CDC releases first estimate of prescription sleep aid use
American Academy of Sleep Medicine
Thursday, August 29, 2013
A new report from the Centers for Disease Control and Prevention estimates that 4.1 percent of U.S. adults had taken a prescription sleep aid in the past month. In “Prescription sleep aid use among adults: United States, 2005 – 2010,” the CDC reports that the prevalence of sleeping pill use generally increased with age; the rate was lowest among adults between the ages of 20 and 39 years (1.8%) and highest among adults who were at least 80 years old (7%). Use of prescription sleep aids also was higher among women (5%) than men (3.1%).
The data suggest that prescription sleep aids are taken much less frequently than the most commonly used prescription drugs. In “Prescription drug use continues to increase: U.S. prescription drug data for 2007-2008,” the CDC reported that the most commonly used prescription drugs among adults between 20 and 59 years old were antidepressants (10.8%), analgesics for pain relief (10.1%) and cholesterol lowering drugs (8.4%).

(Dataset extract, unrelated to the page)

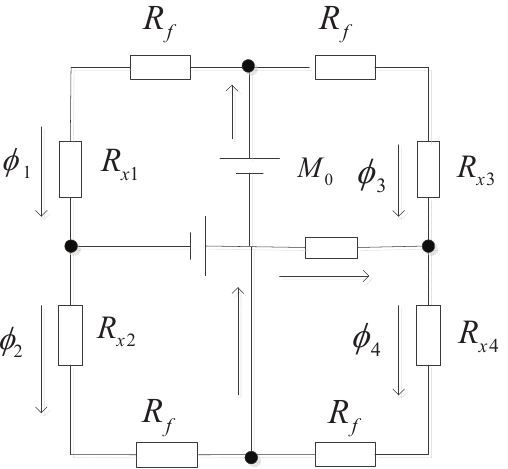
Figure 12. Equivalent magnetic circuit of the torque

Among adults who are at least 60 years old, the most frequently used prescription drugs were cholesterol lowering drugs (44.9%), as well as β-blockers (26.4%) and diuretics (19.9%) used to treat high blood pressure and heart problems.

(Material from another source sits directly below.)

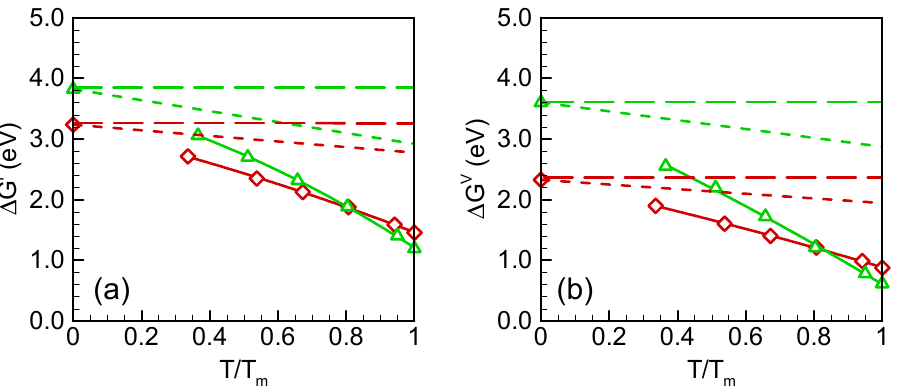
Figure 3. Formation free energies as functions of temperature for ( a ) self-interstitial and ( b ) vacancy.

According to the CDC, previous estimates of prescription sleep aid use relied primarily on administrative data showing how many times prescriptions are filled. In contrast, the current analysis involved data from the cross-sectional National Health and Nutrition Examination Survey, which is conducted by the National Center for Health Statistics. The survey examines a nationally representative sample of about 5,000 persons each year.

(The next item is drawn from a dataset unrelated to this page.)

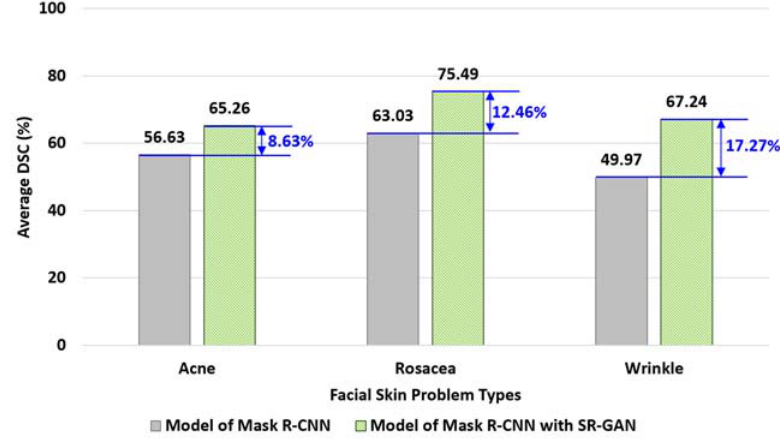
Figure 15. Comparing performances of segmentation with and without SR ‐ GAN.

Interviews were conducted in the homes of participants, who showed the interviewer the medication containers of all prescription drugs that they had taken in the past 30 days. Drug names were recorded by the interviewer from the medication containers. Several antidepressant drugs were classified as sleep aids because doctors frequently prescribe them for people who have both depression and a sleep problem.